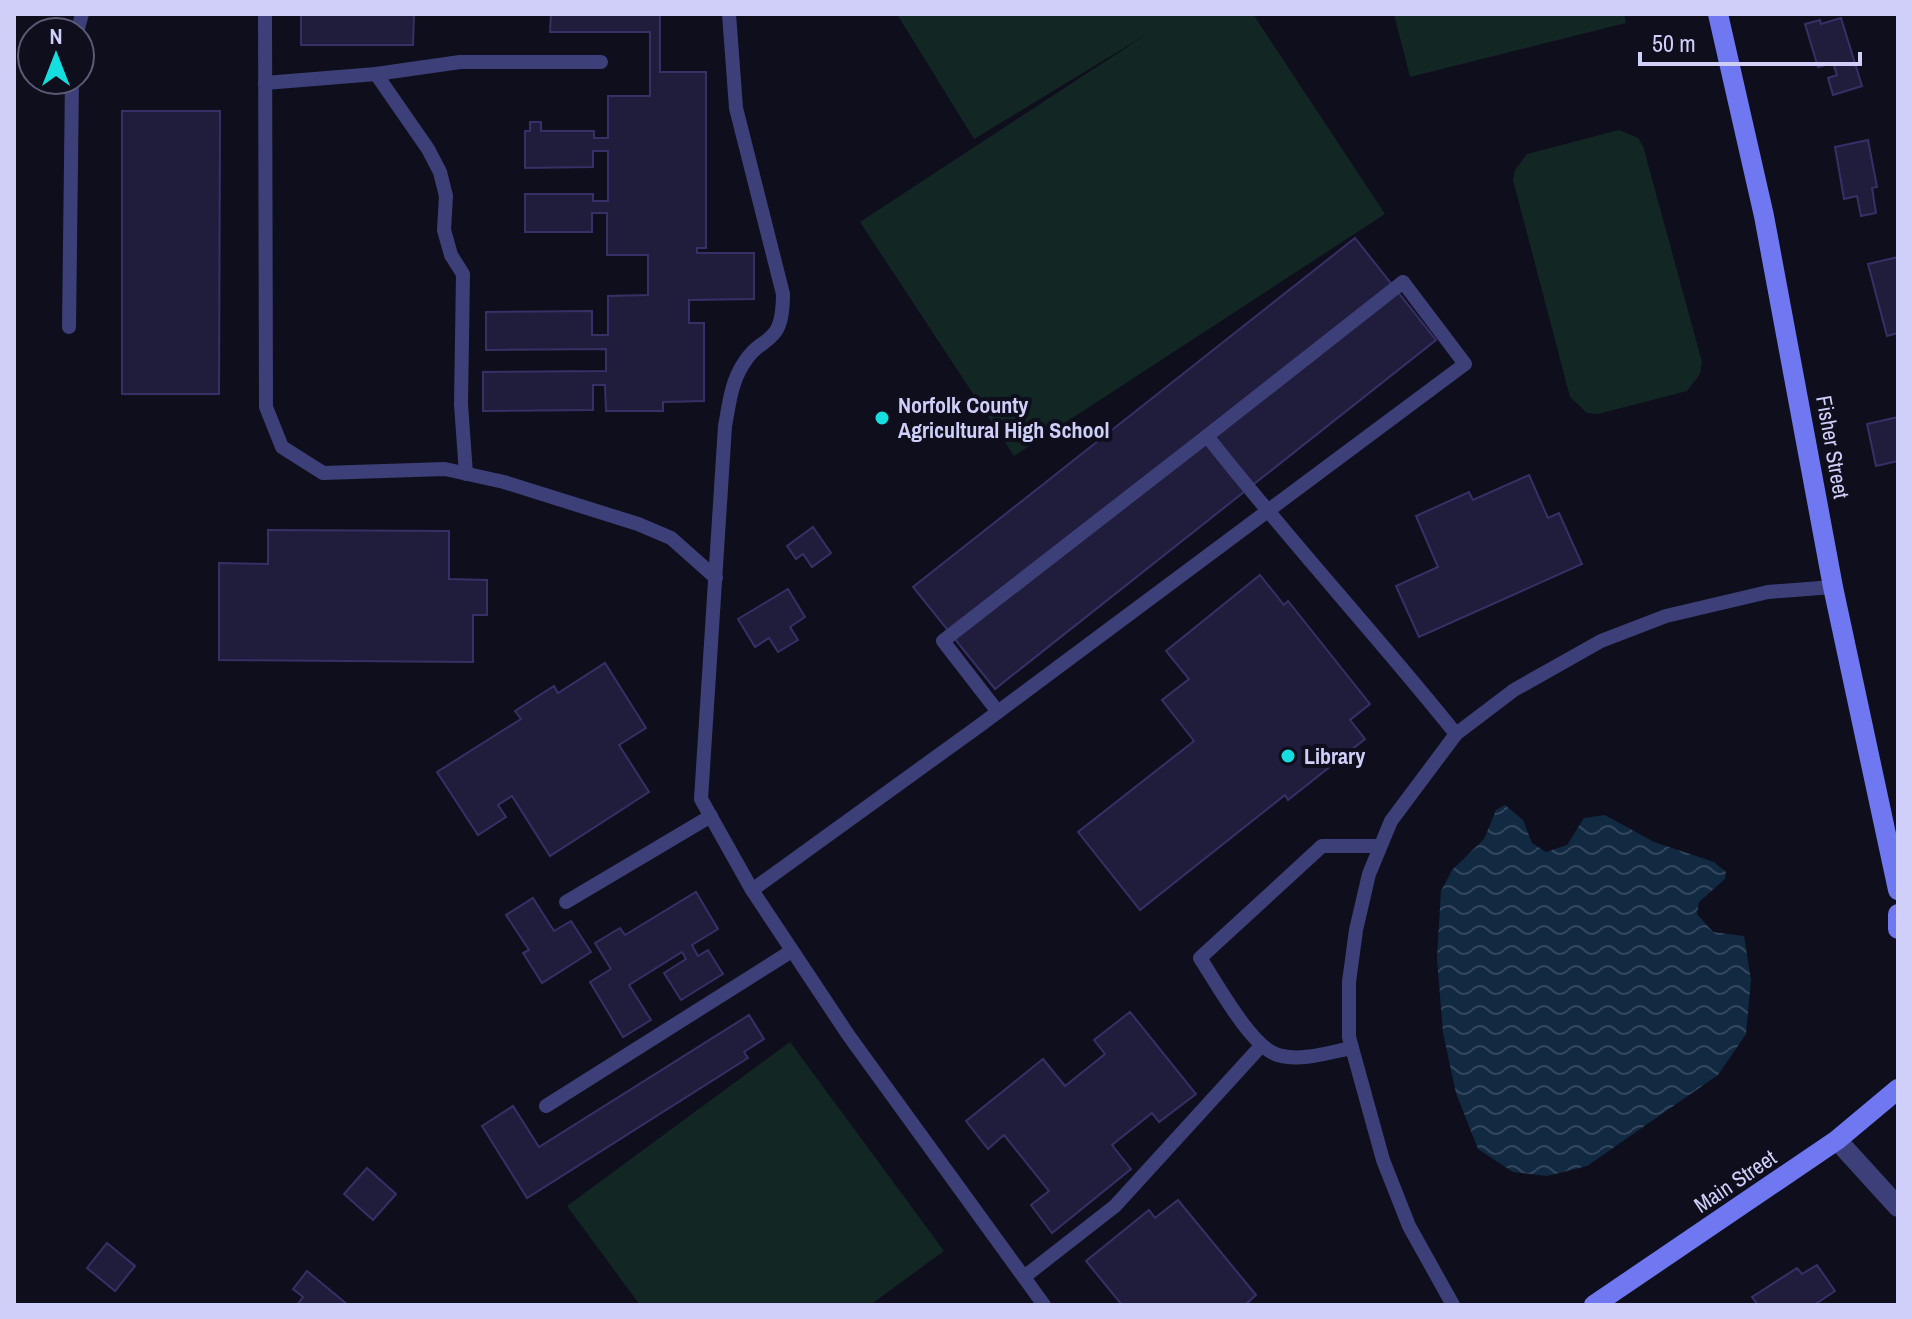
<svg xmlns="http://www.w3.org/2000/svg" width="1912" height="1319" font-family="'Archivo Narrow',sans-serif">
<style>
.park{fill:#122724}
.water{fill:url(#water-waves)}
.building{fill:#1f1c3c;stroke:#363066;stroke-width:2}
.lines{fill:none;stroke-linecap:round;stroke-linejoin:round}
.service{stroke:#3d4078;stroke-width:14}
.minor{stroke:#3d4078;stroke-width:20}
.secondary{stroke:#6f77f1;stroke-width:20}
.poi-dot{fill:#15dee0;stroke:#0f0e1d;stroke-width:3}
.labels{text-anchor:middle;dominant-baseline:central;stroke-width:8;stroke-linejoin:round;paint-order:stroke}
.poi-label{font-size:22px;font-weight:bold;fill:#d0cffa;stroke:#0f0e1d;text-anchor:start}
.street-label{font-size:22px;fill:#d0cffa;stroke:#0f0e1d}
</style>
<defs>
<pattern id="water-waves" width="16" height="10" patternUnits="userSpaceOnUse" patternTransform="scale(2)"><rect width="16" height="10" fill="#122942"/><path d="M0 5q4-4 8 0t8 0" fill="none" stroke="#33475e"/></pattern>
</defs>
<rect width="100%" height="100%" fill="#0f0e1d"/>
<!-- park -->
<g class="park">
<path d="M897,14H1253L1385,214L1014,456L860,222L1147,34L974,139Z"/>
<path d="M1394,14H1624L1626,23L1410,77Z"/>
<path d="M1619,130L1638,138L1643,146L1702,362L1700,374L1687,391L1598,414L1587,413L1570,397L1513,180L1515,170L1527,154Z"/>
<path d="M790,1042L944,1251L870,1305H640L567,1206Z"/>
</g>
<!-- water -->
<path class="water" d="M1505,805L1523,820L1532,843L1546,852L1567,845L1584,818L1605,815L1654,842L1714,862L1726,872L1725,879L1699,902L1697,914L1713,932L1744,936L1751,980L1746,1034L1718,1075L1587,1166L1547,1176L1513,1172L1478,1149L1456,1093L1443,1033L1437,958L1441,891L1452,870L1484,839L1496,810Z"/>
<!-- building -->
<g class="building">
<path d="M301,14H414L413,45H301Z"/>
<path d="M551,14H660V72H706V248H697V253H754V299L689,300V323H704V401L663,402V411H606L605,385H593V410L483,411V372L606,371V349L486,350V312L592,311V335H608V296L648,295V255H607V213H592V232H525V194H593V201H608V151H593V167L525,168V131H530V122H541V131H594V138H608V96H650V32H550Z"/>
<path d="M1841,18L1862,86L1833,95L1828,78L1837,75L1833,63L1818,67L1805,24L1820,20L1821,24Z"/>
<path d="M122,111H220L219,394H122Z"/>
<path d="M1868,140L1877,187L1872,188L1876,213L1861,216L1857,196L1844,199L1835,147Z"/>
<path d="M1355,238L1436,340L995,689L913,587Z"/>
<path d="M1898,257V333L1887,336L1868,264Z"/>
<path d="M1898,417V461L1876,466L1867,424Z"/>
<path d="M1529,475L1548,518L1559,513L1582,564L1419,637L1396,586L1438,567L1416,516L1469,492L1473,500Z"/>
<path d="M813,527L831,553L812,567L803,554L796,559L787,546Z"/>
<path d="M268,530L449,531V579L487,580V615H473V662L219,660V563L268,564Z"/>
<path d="M1260,575L1284,605L1288,601L1370,704L1350,720L1365,739L1288,800L1285,795L1140,910L1078,832L1194,741L1162,700L1189,679L1166,651Z"/>
<path d="M788,589L805,617L790,627L798,640L778,652L769,638L755,647L738,619Z"/>
<path d="M605,663L646,728L619,745L649,792L550,856L512,796L498,805L506,817L478,835L437,772L521,719L515,711L554,686L558,693Z"/>
<path d="M696,892L718,929L692,945L698,956L708,950L723,974L681,1000L664,973L686,959L682,952L629,985L651,1020L623,1037L590,982L611,969L595,943L620,928L625,935Z"/>
<path d="M533,898L554,931L571,921L591,952L542,983L523,953L529,950L506,915Z"/>
<path d="M1130,1012L1196,1094L1159,1122L1152,1113L1112,1145L1131,1169L1052,1233L1031,1205L1049,1191L1004,1135L988,1149L966,1121L1043,1059L1065,1086L1105,1054L1094,1040Z"/>
<path d="M749,1015L764,1039L744,1052L748,1058L527,1198L482,1126L513,1106L539,1147Z"/>
<path d="M367,1168L396,1194L373,1220L344,1194Z"/>
<path d="M1178,1200L1256,1295L1245,1305H1122L1086,1261L1149,1210L1155,1218Z"/>
<path d="M107,1243L135,1266L115,1291L87,1268Z"/>
<path d="M1817,1265L1835,1291L1814,1305H1758L1752,1297L1797,1268L1802,1274Z"/>
<path d="M307,1271L348,1305H297L303,1297L293,1289Z"/>
</g>
<g class="lines">
<!-- service -->
<g class="service">
<path d="M265,14L266,407L282,447L323,473L445,469L504,482L638,524L671,538L716,578"/>
<path d="M729,14L736,108L783,294C783,350 761,332 742,366C731,384 729,405 725,426L701,799L752,890"/>
<path d="M77,32L82,14"/>
<path d="M376,74L460,62H601"/>
<path d="M265,83L376,74L428,149L440,172L446,196L444,230L451,255L463,274L461,404L466,474"/>
<path d="M69,327L72,80"/>
<path d="M998,712L943,641L1207,436C1287,538 1375,633 1456,734"/>
<path d="M566,902L711,816"/>
<path d="M1352,1048C1330,1052 1301,1062 1278,1055C1251,1047 1216,982 1200,958L1322,846H1380"/>
<path d="M546,1106L790,952"/>
<path d="M1024,1277L1115,1206L1261,1046"/>
<path d="M1044,1305L849,1036L752,890L979,726L1465,364L1403,282L1207,436"/>
<path d="M1453,1305L1409,1226L1383,1160L1349,1037V982L1356,930L1369,874L1391,821L1456,734L1514,690L1601,641L1666,616L1768,592L1833,587"/>
</g>
<!-- minor -->
<path class="minor" d="M1837,1140L1898,1207"/>
<!-- secondary -->
<g class="secondary">
<path d="M1718,14L1764,216L1833,587L1898,890"/>
<path d="M1898,914V929"/>
<path d="M1594,1305L1837,1140L1898,1089"/>
</g>
</g>
<!-- markers -->
<g class="poi-dot">
<circle cx="882" cy="418" r="8"/>
<circle cx="1288" cy="756" r="8"/>
</g>
<g class="labels">
<!-- poi labels -->
<g class="poi-label">
<text x="898" y="405">Norfolk County<tspan x="898" dy="25">Agricultural High School</tspan></text>
<text x="1304" y="756">Library</text>
</g>
<!-- street labels -->
<g class="street-label">
<text transform="translate(1833 447) rotate(80)">Fisher Street</text>
<text transform="translate(1735 1181) rotate(-34)">Main Street</text>
</g>
</g>
<!-- border -->
<rect width="1912" height="1319" fill="none" stroke="#d0cffa" stroke-width="32"/>
<!-- north arrow -->
<g transform="translate(56 56)"><circle r="38" fill="#0f0e1d" stroke="#5c5b75" stroke-width="2"/>
<path d="M0-6L14 30L0 20L-14 30Z" fill="#15dee0"/>
<text y="-12" font-size="22" font-weight="bold" text-anchor="middle" fill="#d0cffa">N</text>
</g>
<!-- scale -->
<path d="M1640 52v12h220v-12" fill="none" stroke="#d0cffa" stroke-width="4"/>
<text x="1652" y="52" font-size="24" fill="#d0cffa" stroke="#0f0e1d" stroke-width="6" paint-order="stroke">50 m</text>
</svg>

== Task statement ==
Each entry is to be output exactly, and no picture is to appear.

== Task output ==
<svg xmlns="http://www.w3.org/2000/svg" width="1912" height="1319" font-family="'Archivo Narrow',sans-serif">
<style>
.park{fill:#122724}
.water{fill:url(#water-waves)}
.building{fill:#1f1c3c;stroke:#363066;stroke-width:2}
.lines{fill:none;stroke-linecap:round;stroke-linejoin:round}
.service{stroke:#3d4078;stroke-width:14}
.minor{stroke:#3d4078;stroke-width:20}
.secondary{stroke:#6f77f1;stroke-width:20}
.poi-dot{fill:#15dee0;stroke:#0f0e1d;stroke-width:3}
.labels{text-anchor:middle;dominant-baseline:central;stroke-width:8;stroke-linejoin:round;paint-order:stroke}
.poi-label{font-size:22px;font-weight:bold;fill:#d0cffa;stroke:#0f0e1d;text-anchor:start}
.street-label{font-size:22px;fill:#d0cffa;stroke:#0f0e1d}
</style>
<defs>
<pattern id="water-waves" width="16" height="10" patternUnits="userSpaceOnUse" patternTransform="scale(2)"><rect width="16" height="10" fill="#122942"/><path d="M0 5q4-4 8 0t8 0" fill="none" stroke="#33475e"/></pattern>
</defs>
<rect width="100%" height="100%" fill="#0f0e1d"/>
<!-- park -->
<g class="park">
<path d="M897,14H1253L1385,214L1014,456L860,222L1147,34L974,139Z"/>
<path d="M1394,14H1624L1626,23L1410,77Z"/>
<path d="M1619,130L1638,138L1643,146L1702,362L1700,374L1687,391L1598,414L1587,413L1570,397L1513,180L1515,170L1527,154Z"/>
<path d="M790,1042L944,1251L870,1305H640L567,1206Z"/>
</g>
<!-- water -->
<path class="water" d="M1505,805L1523,820L1532,843L1546,852L1567,845L1584,818L1605,815L1654,842L1714,862L1726,872L1725,879L1699,902L1697,914L1713,932L1744,936L1751,980L1746,1034L1718,1075L1587,1166L1547,1176L1513,1172L1478,1149L1456,1093L1443,1033L1437,958L1441,891L1452,870L1484,839L1496,810Z"/>
<!-- building -->
<g class="building">
<path d="M301,14H414L413,45H301Z"/>
<path d="M551,14H660V72H706V248H697V253H754V299L689,300V323H704V401L663,402V411H606L605,385H593V410L483,411V372L606,371V349L486,350V312L592,311V335H608V296L648,295V255H607V213H592V232H525V194H593V201H608V151H593V167L525,168V131H530V122H541V131H594V138H608V96H650V32H550Z"/>
<path d="M1841,18L1862,86L1833,95L1828,78L1837,75L1833,63L1818,67L1805,24L1820,20L1821,24Z"/>
<path d="M122,111H220L219,394H122Z"/>
<path d="M1868,140L1877,187L1872,188L1876,213L1861,216L1857,196L1844,199L1835,147Z"/>
<path d="M1355,238L1436,340L995,689L913,587Z"/>
<path d="M1898,257V333L1887,336L1868,264Z"/>
<path d="M1898,417V461L1876,466L1867,424Z"/>
<path d="M1529,475L1548,518L1559,513L1582,564L1419,637L1396,586L1438,567L1416,516L1469,492L1473,500Z"/>
<path d="M813,527L831,553L812,567L803,554L796,559L787,546Z"/>
<path d="M268,530L449,531V579L487,580V615H473V662L219,660V563L268,564Z"/>
<path d="M1260,575L1284,605L1288,601L1370,704L1350,720L1365,739L1288,800L1285,795L1140,910L1078,832L1194,741L1162,700L1189,679L1166,651Z"/>
<path d="M788,589L805,617L790,627L798,640L778,652L769,638L755,647L738,619Z"/>
<path d="M605,663L646,728L619,745L649,792L550,856L512,796L498,805L506,817L478,835L437,772L521,719L515,711L554,686L558,693Z"/>
<path d="M696,892L718,929L692,945L698,956L708,950L723,974L681,1000L664,973L686,959L682,952L629,985L651,1020L623,1037L590,982L611,969L595,943L620,928L625,935Z"/>
<path d="M533,898L554,931L571,921L591,952L542,983L523,953L529,950L506,915Z"/>
<path d="M1130,1012L1196,1094L1159,1122L1152,1113L1112,1145L1131,1169L1052,1233L1031,1205L1049,1191L1004,1135L988,1149L966,1121L1043,1059L1065,1086L1105,1054L1094,1040Z"/>
<path d="M749,1015L764,1039L744,1052L748,1058L527,1198L482,1126L513,1106L539,1147Z"/>
<path d="M367,1168L396,1194L373,1220L344,1194Z"/>
<path d="M1178,1200L1256,1295L1245,1305H1122L1086,1261L1149,1210L1155,1218Z"/>
<path d="M107,1243L135,1266L115,1291L87,1268Z"/>
<path d="M1817,1265L1835,1291L1814,1305H1758L1752,1297L1797,1268L1802,1274Z"/>
<path d="M307,1271L348,1305H297L303,1297L293,1289Z"/>
</g>
<g class="lines">
<!-- service -->
<g class="service">
<path d="M265,14L266,407L282,447L323,473L445,469L504,482L638,524L671,538L716,578"/>
<path d="M729,14L736,108L783,294C783,350 761,332 742,366C731,384 729,405 725,426L701,799L752,890"/>
<path d="M77,32L82,14"/>
<path d="M376,74L460,62H601"/>
<path d="M265,83L376,74L428,149L440,172L446,196L444,230L451,255L463,274L461,404L466,474"/>
<path d="M69,327L72,80"/>
<path d="M998,712L943,641L1207,436C1287,538 1375,633 1456,734"/>
<path d="M566,902L711,816"/>
<path d="M1352,1048C1330,1052 1301,1062 1278,1055C1251,1047 1216,982 1200,958L1322,846H1380"/>
<path d="M546,1106L790,952"/>
<path d="M1024,1277L1115,1206L1261,1046"/>
<path d="M1044,1305L849,1036L752,890L979,726L1465,364L1403,282L1207,436"/>
<path d="M1453,1305L1409,1226L1383,1160L1349,1037V982L1356,930L1369,874L1391,821L1456,734L1514,690L1601,641L1666,616L1768,592L1833,587"/>
</g>
<!-- minor -->
<path class="minor" d="M1837,1140L1898,1207"/>
<!-- secondary -->
<g class="secondary">
<path d="M1718,14L1764,216L1833,587L1898,890"/>
<path d="M1898,914V929"/>
<path d="M1594,1305L1837,1140L1898,1089"/>
</g>
</g>
<!-- markers -->
<g class="poi-dot">
<circle cx="882" cy="418" r="8"/>
<circle cx="1288" cy="756" r="8"/>
</g>
<g class="labels">
<!-- poi labels -->
<g class="poi-label">
<text x="898" y="405">Norfolk County<tspan x="898" dy="25">Agricultural High School</tspan></text>
<text x="1304" y="756">Library</text>
</g>
<!-- street labels -->
<g class="street-label">
<text transform="translate(1833 447) rotate(80)">Fisher Street</text>
<text transform="translate(1735 1181) rotate(-34)">Main Street</text>
</g>
</g>
<!-- border -->
<rect width="1912" height="1319" fill="none" stroke="#d0cffa" stroke-width="32"/>
<!-- north arrow -->
<g transform="translate(56 56)"><circle r="38" fill="#0f0e1d" stroke="#5c5b75" stroke-width="2"/>
<path d="M0-6L14 30L0 20L-14 30Z" fill="#15dee0"/>
<text y="-12" font-size="22" font-weight="bold" text-anchor="middle" fill="#d0cffa">N</text>
</g>
<!-- scale -->
<path d="M1640 52v12h220v-12" fill="none" stroke="#d0cffa" stroke-width="4"/>
<text x="1652" y="52" font-size="24" fill="#d0cffa" stroke="#0f0e1d" stroke-width="6" paint-order="stroke">50 m</text>
</svg>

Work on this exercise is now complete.